[Collected data]

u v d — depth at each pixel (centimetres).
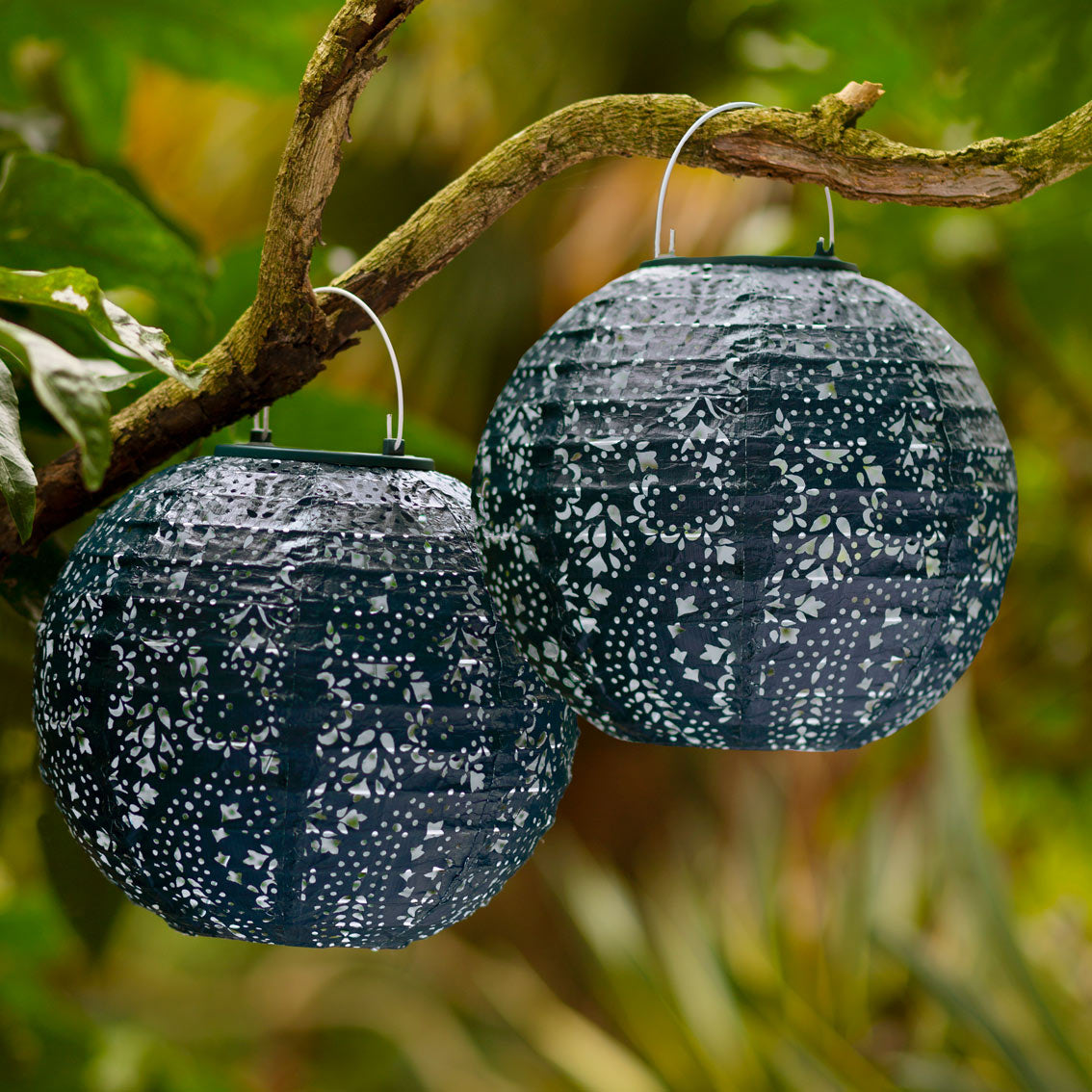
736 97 450
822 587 233
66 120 353
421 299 697
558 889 698
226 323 289
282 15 328
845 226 416
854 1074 492
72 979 643
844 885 572
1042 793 573
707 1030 521
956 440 236
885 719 238
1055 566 515
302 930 240
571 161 247
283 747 236
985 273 418
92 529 242
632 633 235
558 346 238
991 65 343
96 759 238
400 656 237
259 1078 930
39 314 262
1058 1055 459
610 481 234
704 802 841
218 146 674
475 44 637
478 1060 806
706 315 235
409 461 243
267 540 237
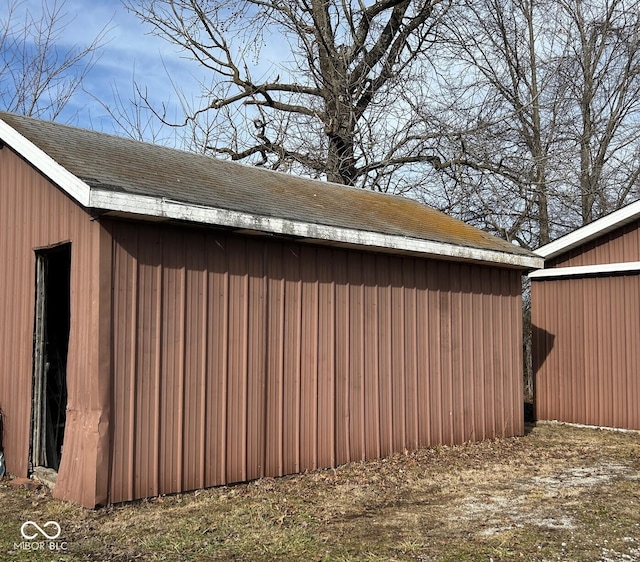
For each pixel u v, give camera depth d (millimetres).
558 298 12117
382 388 8211
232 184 7816
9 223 7332
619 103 21562
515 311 10250
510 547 5012
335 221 7449
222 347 6648
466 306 9422
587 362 11633
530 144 21000
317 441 7453
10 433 7086
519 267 9938
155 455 6059
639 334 10977
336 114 17500
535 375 12375
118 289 5918
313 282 7539
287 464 7148
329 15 18328
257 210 6664
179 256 6375
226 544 4965
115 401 5820
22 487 6379
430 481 7117
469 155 18453
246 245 6934
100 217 5852
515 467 7914
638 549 5035
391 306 8391
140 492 5934
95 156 6793
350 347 7883
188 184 6875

▸ **Exercise details**
Look above for the line with "845 226 416" and the line with "329 15 18328", then copy exactly the lines from the first through the second, both kept, with no pictures.

▸ **Solution for this exercise**
845 226 416
854 1074 492
72 979 643
844 885 572
1042 793 573
707 1030 521
956 440 236
885 719 238
1055 566 515
302 930 240
571 161 247
283 747 236
985 273 418
92 529 242
632 633 235
558 346 238
991 65 343
96 759 238
400 656 237
259 1078 930
39 314 262
1058 1055 459
610 481 234
704 802 841
218 146 674
475 44 637
478 1060 806
706 315 235
409 461 243
267 540 237
For each pixel u v, give camera depth d (millimetres).
558 298 12117
382 388 8211
232 184 7816
9 223 7332
619 103 21562
515 311 10250
510 547 5012
335 221 7449
222 347 6648
466 306 9422
587 362 11633
530 144 21000
317 441 7453
10 433 7086
519 267 9938
155 455 6059
639 334 10977
336 114 17500
535 375 12375
118 289 5918
313 282 7539
287 464 7148
329 15 18328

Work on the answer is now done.